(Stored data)
........
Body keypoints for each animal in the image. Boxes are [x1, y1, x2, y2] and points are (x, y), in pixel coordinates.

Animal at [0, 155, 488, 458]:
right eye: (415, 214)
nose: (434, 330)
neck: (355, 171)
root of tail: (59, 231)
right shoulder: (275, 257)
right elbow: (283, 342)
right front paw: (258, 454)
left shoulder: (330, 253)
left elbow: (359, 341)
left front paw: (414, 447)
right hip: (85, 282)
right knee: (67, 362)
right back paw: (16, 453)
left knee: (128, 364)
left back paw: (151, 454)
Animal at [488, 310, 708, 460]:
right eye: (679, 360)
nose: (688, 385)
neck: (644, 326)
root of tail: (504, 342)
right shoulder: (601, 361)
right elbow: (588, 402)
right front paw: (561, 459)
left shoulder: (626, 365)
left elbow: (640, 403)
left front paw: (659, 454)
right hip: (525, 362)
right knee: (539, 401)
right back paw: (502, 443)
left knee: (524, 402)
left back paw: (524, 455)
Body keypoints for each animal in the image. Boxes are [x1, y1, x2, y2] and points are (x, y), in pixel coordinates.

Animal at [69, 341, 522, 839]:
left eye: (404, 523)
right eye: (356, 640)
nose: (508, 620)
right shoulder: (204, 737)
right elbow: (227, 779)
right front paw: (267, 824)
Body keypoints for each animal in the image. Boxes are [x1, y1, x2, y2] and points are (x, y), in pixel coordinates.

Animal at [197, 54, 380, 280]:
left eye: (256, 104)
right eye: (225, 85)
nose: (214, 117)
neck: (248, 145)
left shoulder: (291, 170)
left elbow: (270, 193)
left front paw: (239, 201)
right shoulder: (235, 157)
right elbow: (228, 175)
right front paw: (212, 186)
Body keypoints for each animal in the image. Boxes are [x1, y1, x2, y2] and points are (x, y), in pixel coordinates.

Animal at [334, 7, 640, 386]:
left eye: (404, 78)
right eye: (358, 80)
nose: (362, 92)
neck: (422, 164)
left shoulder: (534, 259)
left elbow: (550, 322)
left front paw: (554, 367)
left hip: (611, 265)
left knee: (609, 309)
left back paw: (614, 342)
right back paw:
........
# Activity:
Print the data again exactly.

# Output below:
Body keypoints for each animal in the image. Boxes are [x1, y1, x2, y2] and points are (x, y), in pixel coordinates.

Animal at [0, 155, 488, 458]:
right eye: (415, 214)
nose: (434, 330)
neck: (355, 171)
root of tail: (59, 231)
right shoulder: (275, 257)
right elbow: (283, 342)
right front paw: (258, 454)
left shoulder: (330, 253)
left elbow: (359, 341)
left front paw: (414, 447)
right hip: (85, 282)
right knee: (67, 362)
right back paw: (16, 453)
left knee: (128, 364)
left back paw: (151, 454)
Animal at [488, 310, 708, 460]:
right eye: (679, 360)
nose: (688, 385)
neck: (644, 326)
root of tail: (504, 342)
right shoulder: (601, 361)
right elbow: (588, 402)
right front paw: (561, 459)
left shoulder: (626, 365)
left elbow: (640, 403)
left front paw: (659, 454)
right hip: (525, 362)
right knee: (539, 401)
right back paw: (502, 443)
left knee: (524, 402)
left back paw: (524, 455)
Body keypoints for each animal in the image. Boxes are [x1, y1, x2, y2] and points are (x, y), in pixel coordinates.

Animal at [69, 341, 522, 839]:
left eye: (404, 523)
right eye: (356, 640)
nose: (508, 620)
right shoulder: (204, 737)
right elbow: (227, 779)
right front paw: (267, 824)
Body keypoints for each animal in the image. Boxes are [x1, y1, x2, y2] and points are (x, y), in pixel coordinates.

Animal at [197, 54, 380, 280]:
left eye: (256, 104)
right eye: (225, 85)
nose: (214, 117)
neck: (248, 145)
left shoulder: (291, 170)
left elbow: (270, 193)
left front paw: (239, 201)
right shoulder: (235, 157)
right elbow: (228, 175)
right front paw: (212, 186)
Body keypoints for each animal in the image. Boxes are [x1, y1, x2, y2] and points are (x, y), in pixel coordinates.

Animal at [334, 7, 640, 386]:
left eye: (404, 78)
right eye: (358, 80)
nose: (362, 92)
neck: (422, 164)
left shoulder: (534, 259)
left elbow: (550, 322)
left front paw: (554, 367)
left hip: (611, 265)
left knee: (609, 309)
left back paw: (614, 342)
right back paw:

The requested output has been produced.